PROBLEM TO SOLVE |
Pictures stay out of the copy. Transcribe exactly the lines from the line with "(456, 429) none -> (567, 58) //" through the final line of the records.

DATA FOR PROCESSING |
=====

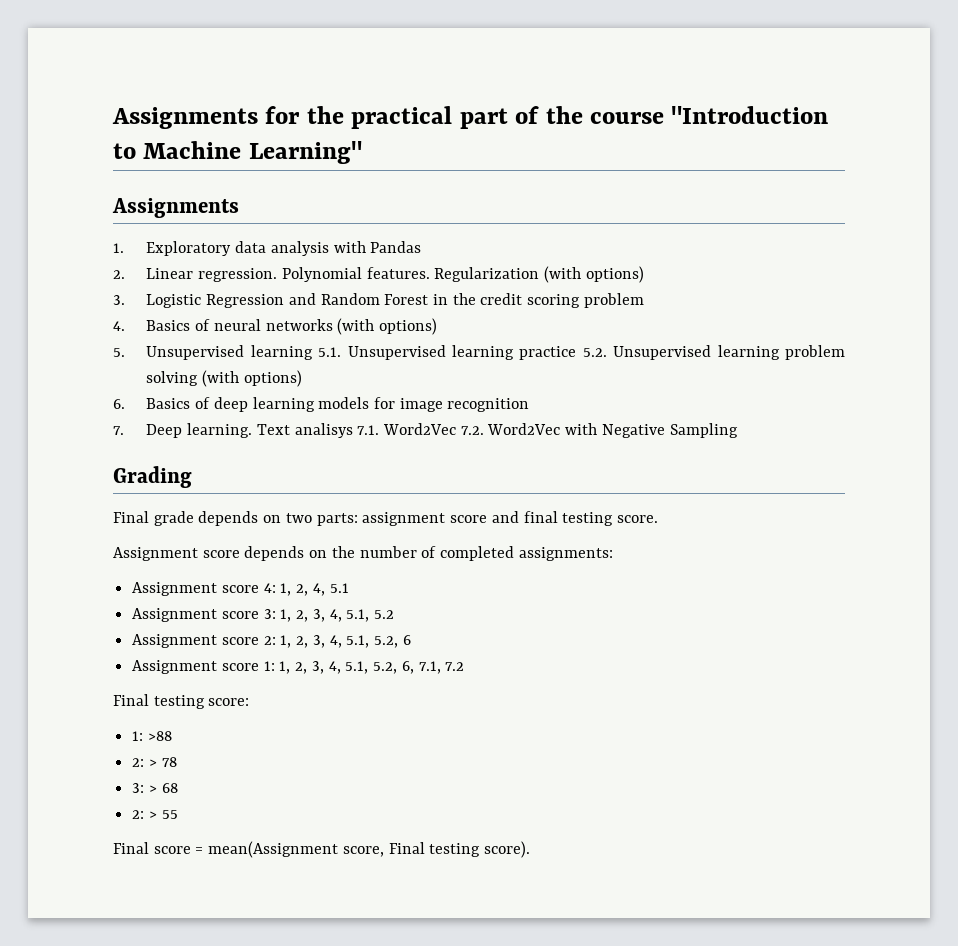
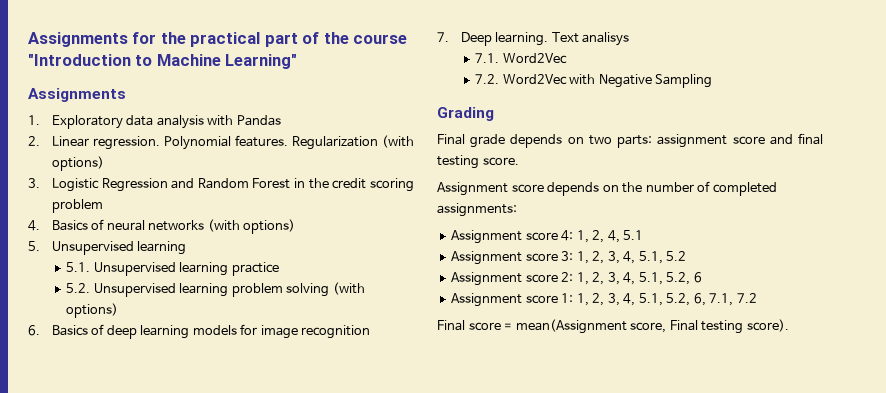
(313, 352) none -> (187, 248) //
(577, 353) none -> (279, 269) //
(353, 430) none -> (630, 39) //
(456, 429) none -> (567, 58) //
[113,694,250,709] [132,731,172,741] [132,757,177,767] [132,783,178,793] [132,810,178,819] // Final testing score: // 1: >88 // 2: > 78 // 3: > 68 // 2: > 55 -> (757, 298) none

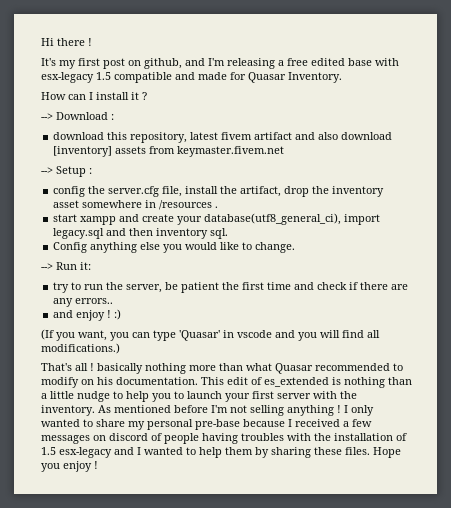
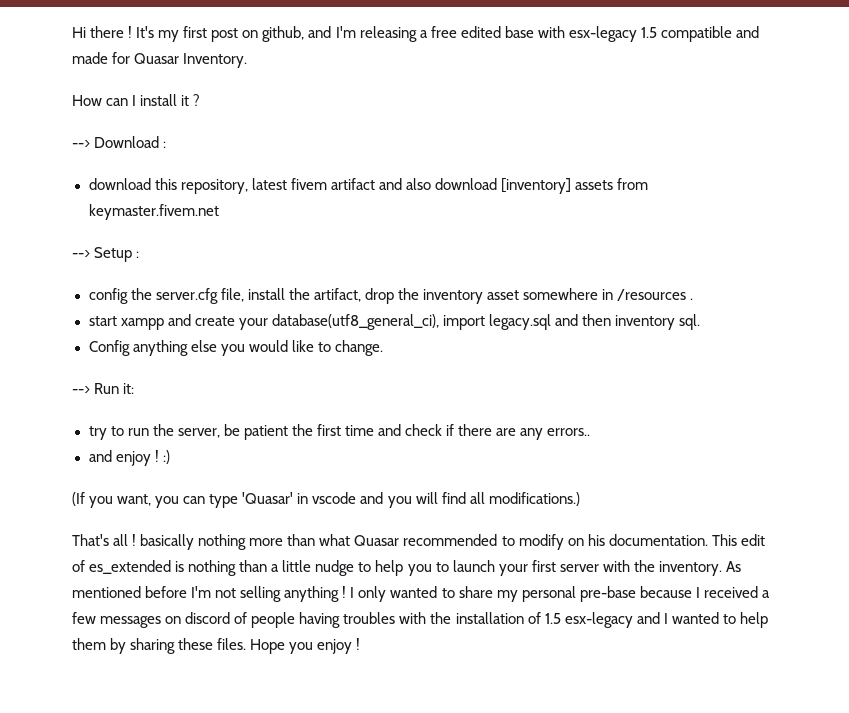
(92, 42) // -> (133, 32) none

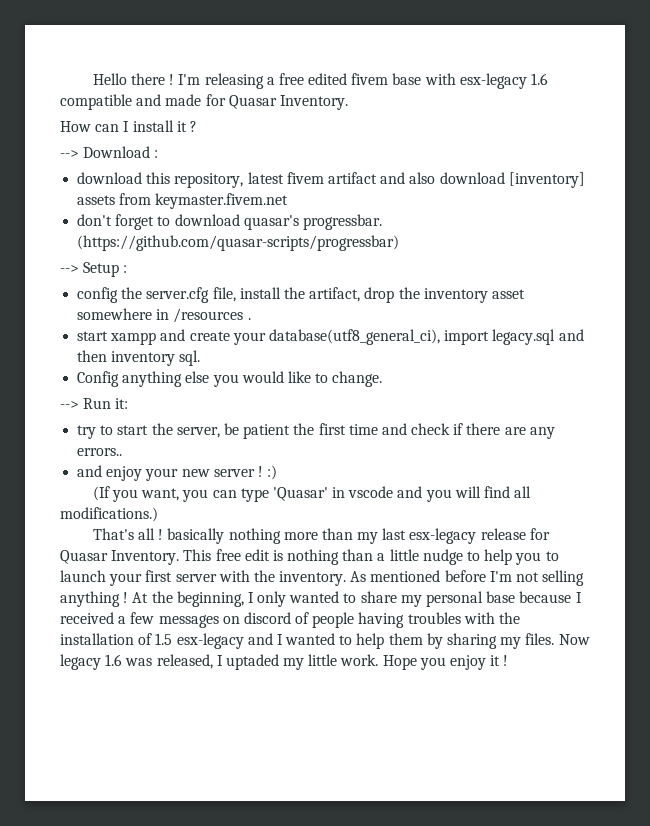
[72,27,86,38] Hi -> [92,73,127,85] Hello
[136,26,332,42] It's my first post on github, and -> (175, 79) none
(501, 32) none -> [351,73,389,85] fivem
[640,27,657,38] 1.5 -> [530,73,548,85] 1.6
(219, 212) none -> [77,214,382,230] [77,235,400,251] // don't forget to download quasar's progressbar. (https://github.com/quasar-scripts/progressbar)
[127,428,149,436] run -> [117,425,149,435] start
(151, 458) none -> [145,468,255,481] your new server
[319,534,765,550] [72,560,172,574] what Quasar recommended to modify on his documentation. This edit of es_extended -> [357,528,550,544] [60,549,270,565] my last esx-legacy release for Quasar Inventory. This free edit
(347, 592) none -> [132,591,244,607] At the beginning,
[579,586,636,602] pre-base -> [486,591,516,603] base
[178,638,247,650] these files. -> [500,633,590,649] [60,654,379,670] my files. Now legacy 1.6 was released, I uptaded my little work.
(353, 646) none -> [490,655,501,666] it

=====

RESPONSE |
(456, 429) none -> (567, 58) //
[113,694,250,709] [132,731,172,741] [132,757,177,767] [132,783,178,793] [132,810,178,819] // Final testing score: // 1: >88 // 2: > 78 // 3: > 68 // 2: > 55 -> (757, 298) none

(92, 42) // -> (133, 32) none

[72,27,86,38] Hi -> [92,73,127,85] Hello
[136,26,332,42] It's my first post on github, and -> (175, 79) none
(501, 32) none -> [351,73,389,85] fivem
[640,27,657,38] 1.5 -> [530,73,548,85] 1.6
(219, 212) none -> [77,214,382,230] [77,235,400,251] // don't forget to download quasar's progressbar. (https://github.com/quasar-scripts/progressbar)
[127,428,149,436] run -> [117,425,149,435] start
(151, 458) none -> [145,468,255,481] your new server
[319,534,765,550] [72,560,172,574] what Quasar recommended to modify on his documentation. This edit of es_extended -> [357,528,550,544] [60,549,270,565] my last esx-legacy release for Quasar Inventory. This free edit
(347, 592) none -> [132,591,244,607] At the beginning,
[579,586,636,602] pre-base -> [486,591,516,603] base
[178,638,247,650] these files. -> [500,633,590,649] [60,654,379,670] my files. Now legacy 1.6 was released, I uptaded my little work.
(353, 646) none -> [490,655,501,666] it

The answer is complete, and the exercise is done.